EXERCISE DETAILS: Exclude any images and output the remaining records exactly.

■ ■ ■ ■ ■

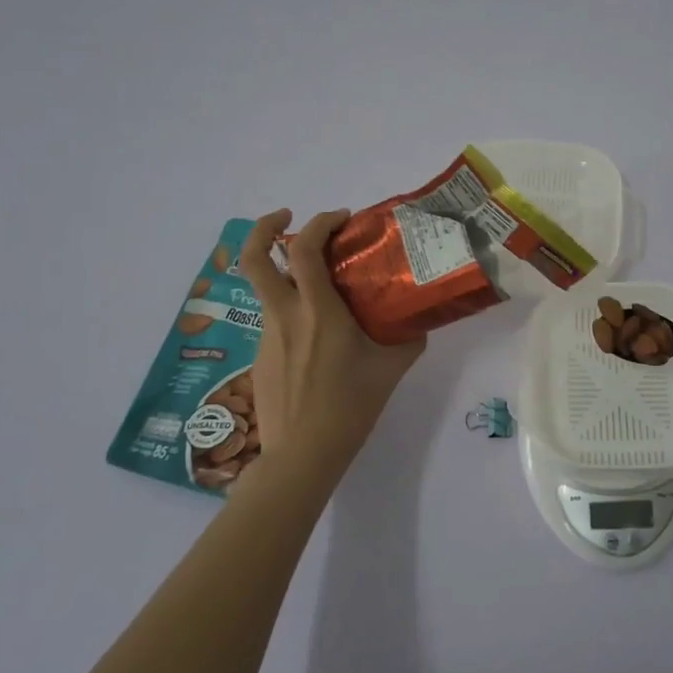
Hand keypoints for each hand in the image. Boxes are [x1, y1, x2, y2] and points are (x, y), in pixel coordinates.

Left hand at [236, 208, 425, 481]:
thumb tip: (418, 320)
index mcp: (317, 312)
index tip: (341, 219)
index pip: (304, 250)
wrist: (302, 455)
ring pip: (265, 287)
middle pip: (254, 258)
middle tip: (287, 217)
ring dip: (285, 271)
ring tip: (318, 282)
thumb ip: (408, 338)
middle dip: (264, 228)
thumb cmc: (350, 408)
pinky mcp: (259, 357)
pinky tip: (316, 334)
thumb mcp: (391, 369)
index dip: (319, 223)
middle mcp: (284, 315)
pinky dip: (290, 307)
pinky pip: (275, 318)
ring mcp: (267, 336)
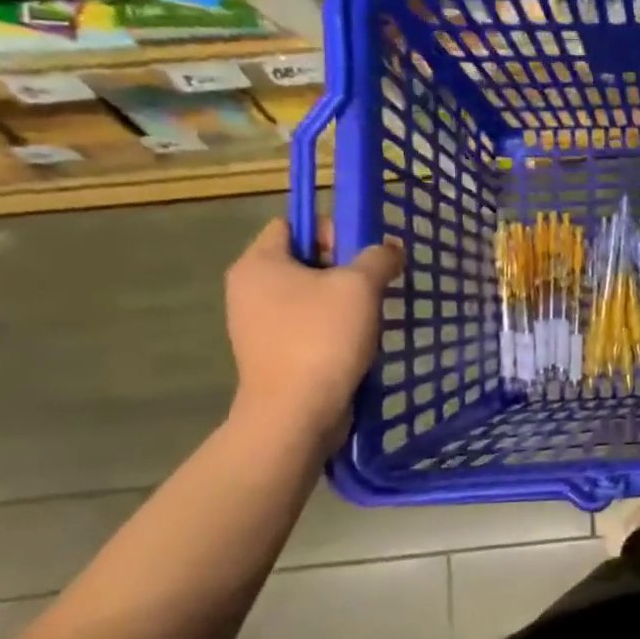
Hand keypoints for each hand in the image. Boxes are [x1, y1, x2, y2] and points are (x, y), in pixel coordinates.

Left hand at [224, 220, 401, 446]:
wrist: (296, 414)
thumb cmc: (321, 338)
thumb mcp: (360, 286)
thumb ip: (379, 258)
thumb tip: (390, 250)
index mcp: (258, 264)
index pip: (293, 224)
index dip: (330, 230)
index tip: (360, 254)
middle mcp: (249, 289)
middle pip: (304, 259)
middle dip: (343, 268)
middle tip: (374, 284)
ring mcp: (258, 325)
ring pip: (310, 295)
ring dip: (343, 300)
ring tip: (371, 316)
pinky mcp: (273, 354)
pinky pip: (308, 326)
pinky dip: (334, 328)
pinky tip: (358, 341)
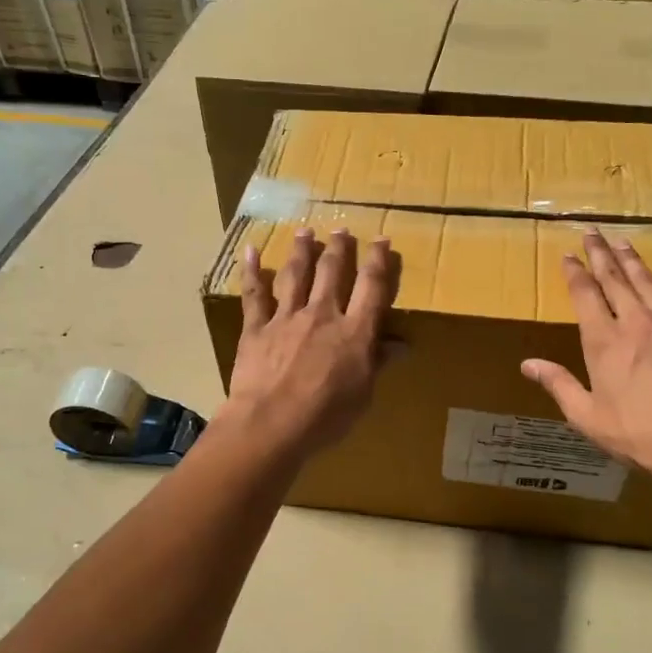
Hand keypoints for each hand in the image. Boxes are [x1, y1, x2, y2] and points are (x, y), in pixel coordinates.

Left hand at [226, 226, 397, 458]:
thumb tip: (401, 344)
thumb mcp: (363, 394)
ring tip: (305, 231)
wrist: (271, 423)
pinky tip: (251, 251)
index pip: (372, 287)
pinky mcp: (256, 328)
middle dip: (339, 248)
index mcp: (353, 331)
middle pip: (332, 272)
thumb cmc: (325, 416)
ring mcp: (286, 318)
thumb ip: (377, 363)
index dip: (379, 261)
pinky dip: (252, 272)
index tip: (382, 240)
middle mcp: (321, 315)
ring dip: (302, 250)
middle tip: (342, 229)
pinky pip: (254, 295)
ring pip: (296, 275)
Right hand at [521, 231, 651, 482]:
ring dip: (632, 259)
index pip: (585, 294)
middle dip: (600, 254)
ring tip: (621, 241)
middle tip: (591, 232)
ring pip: (649, 281)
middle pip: (615, 278)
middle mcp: (636, 322)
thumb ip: (558, 384)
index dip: (575, 272)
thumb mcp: (586, 415)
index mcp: (604, 340)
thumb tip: (528, 365)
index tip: (567, 255)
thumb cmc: (636, 433)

■ ■ ■ ■ ■

EXERCISE ANSWER:
Hand keypoints for each hand in the image. Boxes are [x1, y1, x2, y2] and points are (x, y), in pixel coordinates.

Left hand at [236, 208, 425, 481]:
thumb tip: (418, 320)
index mcp: (317, 312)
index tip: (341, 219)
index pip: (304, 250)
wrist: (302, 455)
ring pip: (265, 287)
middle pip: (254, 258)
middle tip: (287, 217)
ring dip: (285, 271)
ring tip: (318, 282)
thumb ip: (408, 338)
middle dip: (264, 228)
thumb cmc: (350, 408)
pinky mcp: (259, 357)
pinky tip: (316, 334)
thumb mcp: (391, 369)
index dip: (319, 223)
middle mcp: (284, 315)
pinky dip: (290, 307)
pinky pip: (275, 318)
ring mcp: (267, 336)
Hand keypoints for each hand in the image. Boxes are [x1, y1, x2, y2] and points are (x, y), in pixel coordinates.

Left hand at [224, 220, 401, 446]:
wrist: (296, 414)
thumb cmc: (321, 338)
thumb mcp: (360, 286)
thumb ip: (379, 258)
thumb tip: (390, 250)
index mcp: (258, 264)
index pip: (293, 224)
index dip: (330, 230)
index tip: (360, 254)
middle mcp: (249, 289)
middle pip: (304, 259)
middle dip: (343, 268)
middle tip: (374, 284)
ring mcp: (258, 325)
ring pip: (310, 295)
ring dip: (343, 300)
ring tip: (371, 316)
pinky mcp: (273, 354)
pinky pip: (308, 326)
pinky dip: (334, 328)
pinky tip: (358, 341)
Hand keypoints for each hand in the image. Boxes are [x1, y1, x2, y2] and points are (x, y), in pixel coordinates.

Left hand at [226, 226, 397, 458]:
thumb tip: (401, 344)
thumb mcp: (363, 394)
ring tip: (305, 231)
wrist: (271, 423)
pinky tip: (251, 251)
index pip: (372, 287)
pinky mcp: (256, 328)
middle dip: (339, 248)
index mcp: (353, 331)
middle pip: (332, 272)
thumb cmc: (325, 416)
ring mcp: (286, 318)
thumb ip: (377, 363)
index dip: (379, 261)
pinky dip: (252, 272)
index tip: (382, 240)
middle mcp: (321, 315)
ring dip: (302, 250)
middle tip: (342, 229)
pinky pip: (254, 295)
ring pip: (296, 275)
Right hand at [521, 231, 651, 482]:
ring dip: (632, 259)
index pip: (585, 294)
middle dip: (600, 254)
ring tip: (621, 241)
middle tip: (591, 232)
ring pip: (649, 281)
middle pip: (615, 278)
middle mcp: (636, 322)
thumb ip: (558, 384)
index dip: (575, 272)
thumb mcp: (586, 415)
index mcp: (604, 340)
thumb tip: (528, 365)
index tip: (567, 255)
thumb cmc: (636, 433)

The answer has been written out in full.